[Object presence change data]
++++++++++++++++++++

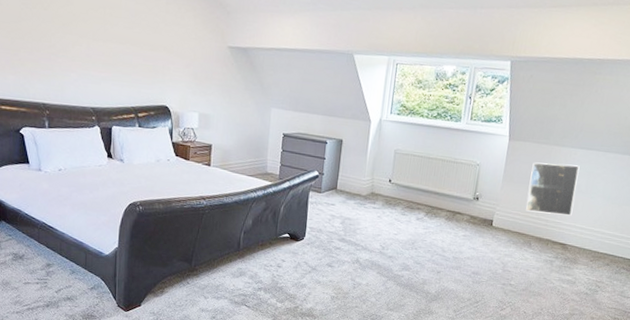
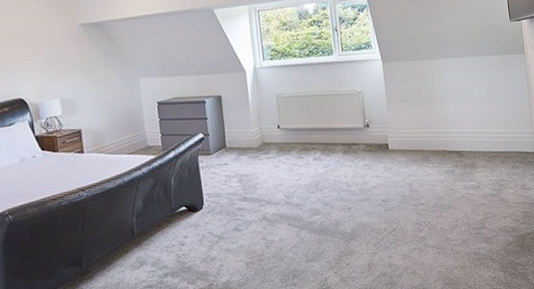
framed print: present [526,162,580,216] -> none [410,74,459,128]

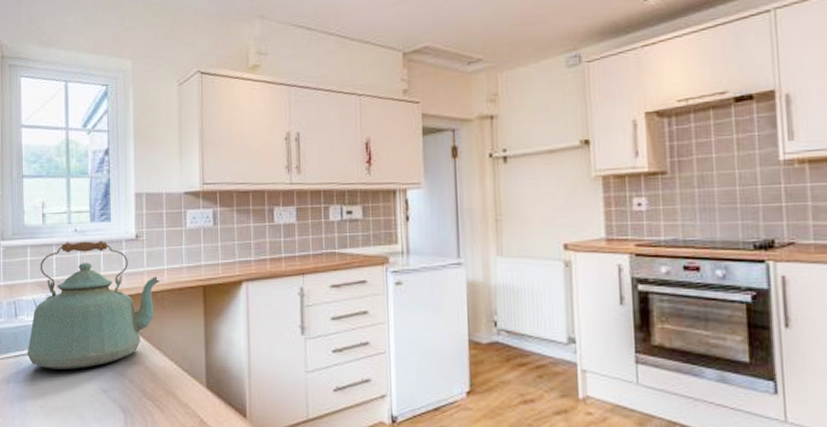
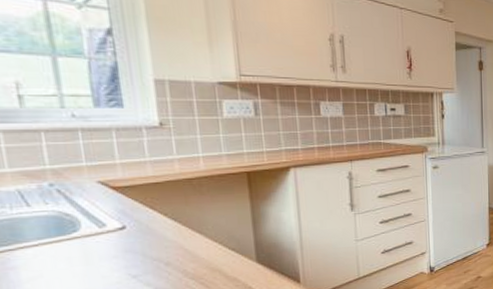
kettle: present [27,240,160,369] -> none [15,127,196,262]

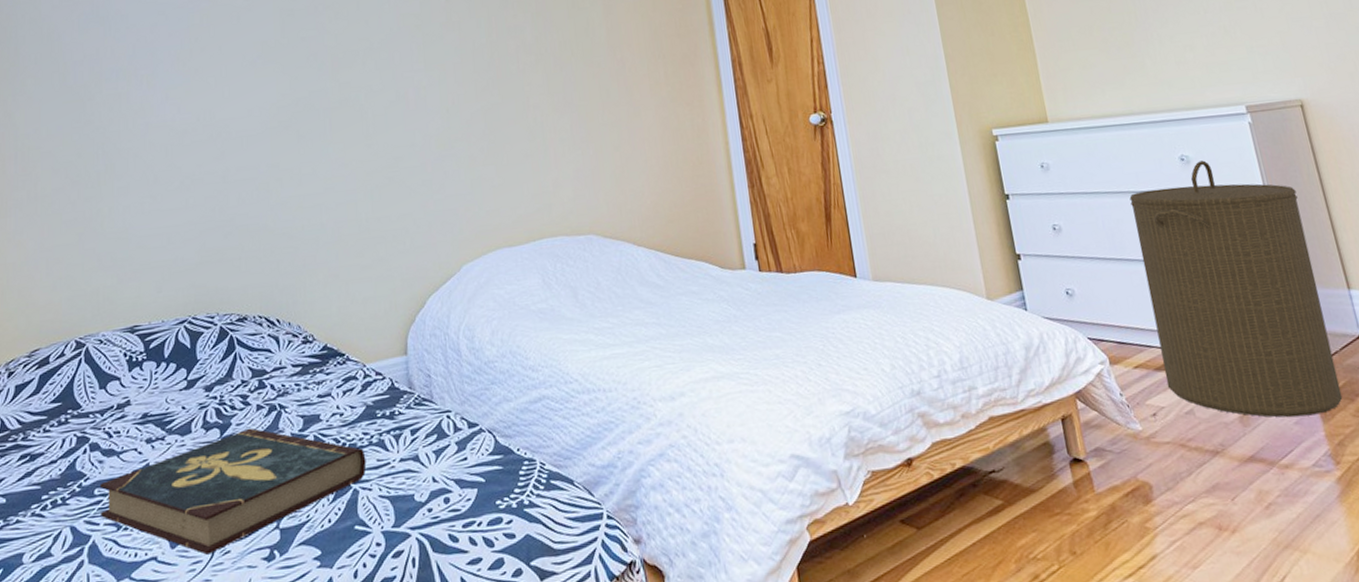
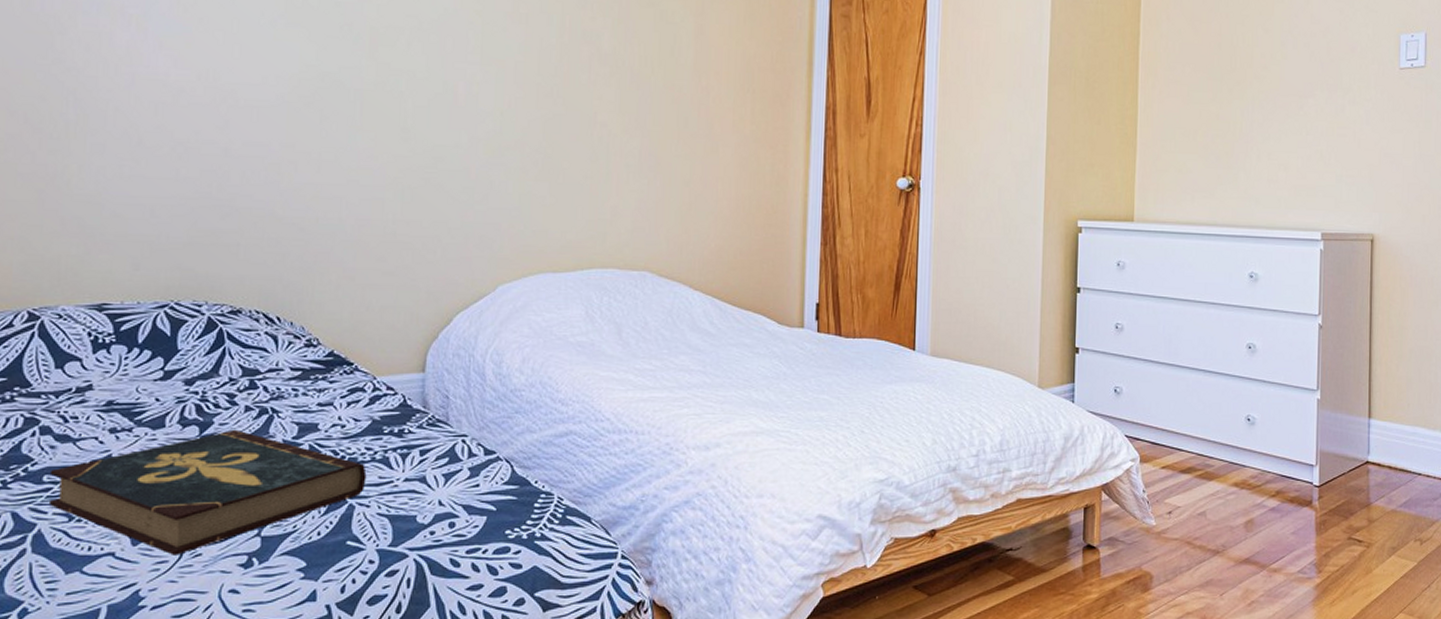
laundry hamper: present [1129,160,1343,418] -> none [1187,280,1346,528]

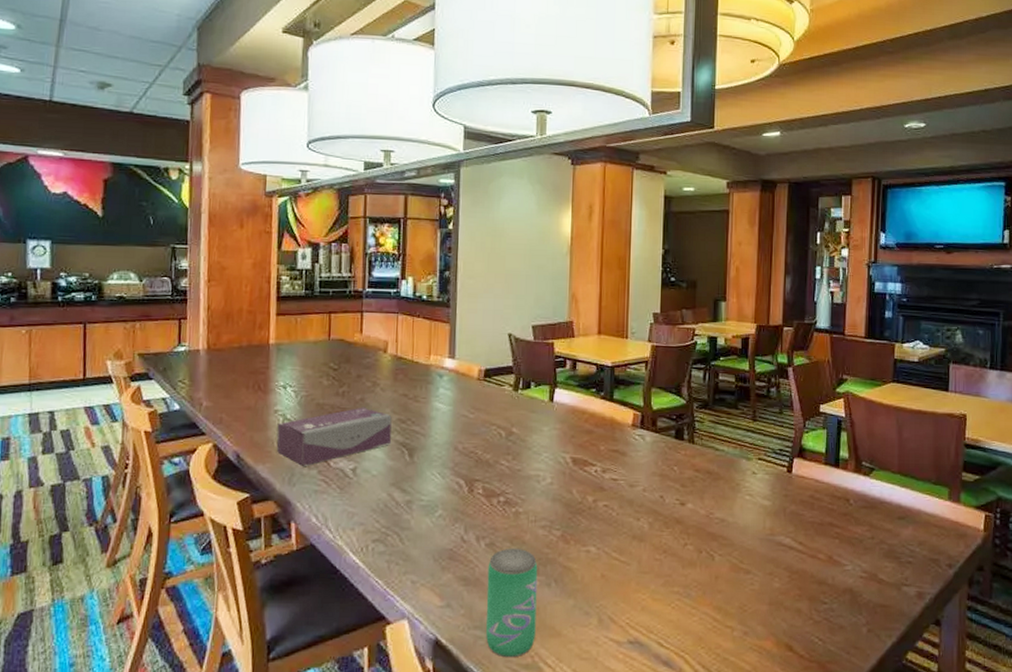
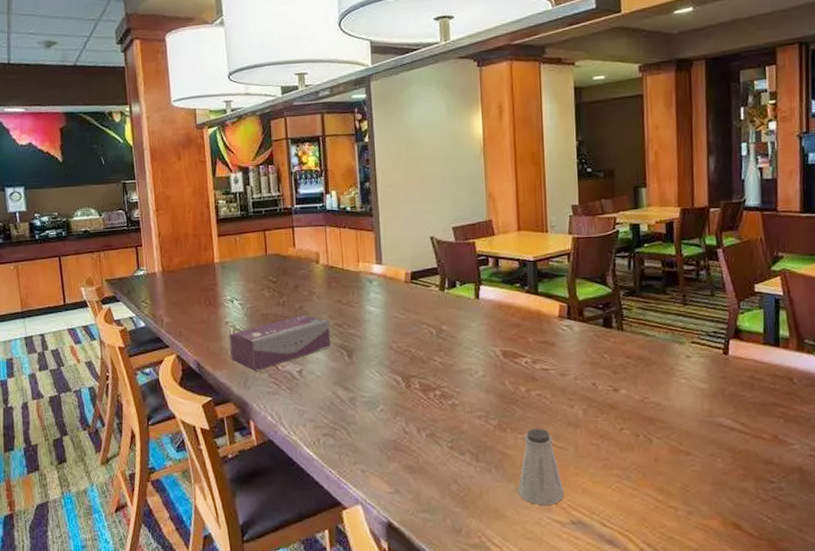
beverage can: present [486,548,538,658] -> none [430,437,481,538]
saltshaker: none [576,541,624,624] -> present [517,428,565,506]

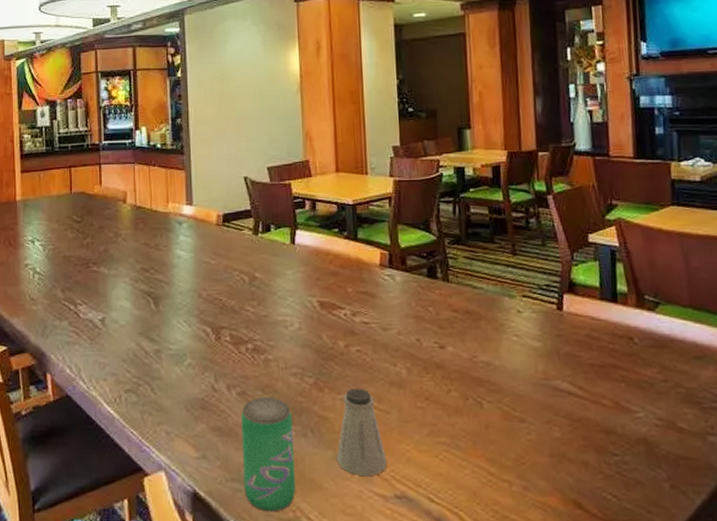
tissue box: present [229,314,330,371] -> none [28,257,136,318]
beverage can: none [430,437,481,538] -> present [241,396,296,512]

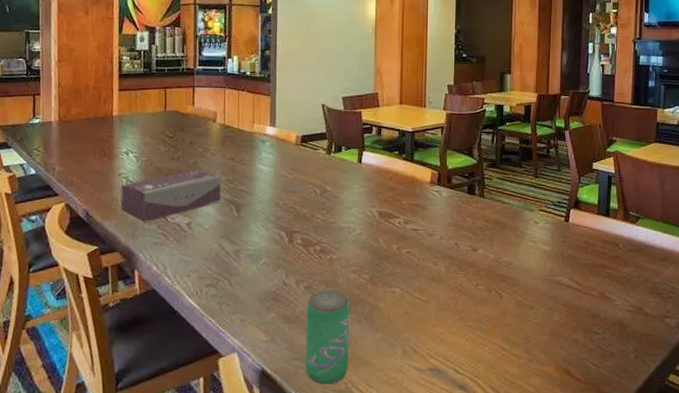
tissue box: none [28,257,136,318] -> present [120,169,221,222]
saltshaker: present [336,388,388,477] -> none [383,283,425,354]

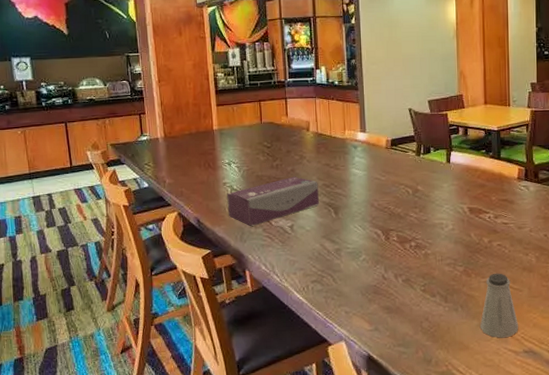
beverage can: present [305,290,350,385] -> none [405,282,448,367]
saltshaker: none [383,283,425,354] -> present [479,273,519,338]

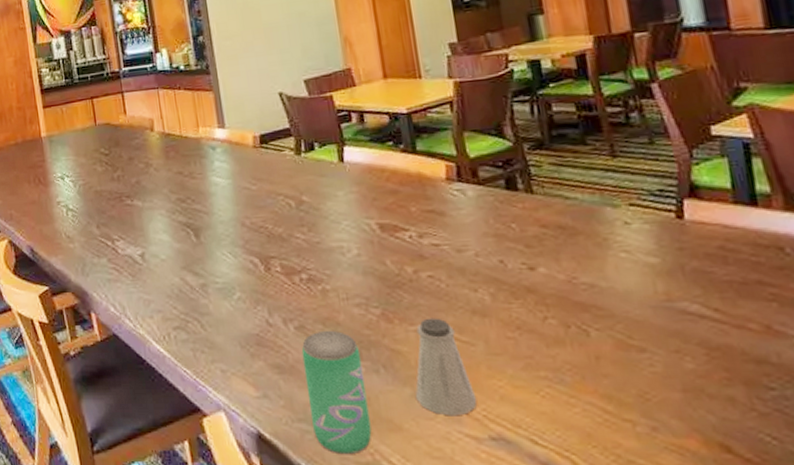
tissue box: present [227,176,319,226] -> none [62,189,174,255]
beverage can: none [405,282,448,367] -> present [301,330,372,455]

++++++++++++++++++++

◆ Required work: Select every line above that contains the word "saltshaker", and copy it.

◆ Task output:
saltshaker: none [576,541,624,624] -> present [517,428,565,506]
saltshaker: present [336,388,388,477] -> none [383,283,425,354]
saltshaker: none [383,283,425,354] -> present [479,273,519,338]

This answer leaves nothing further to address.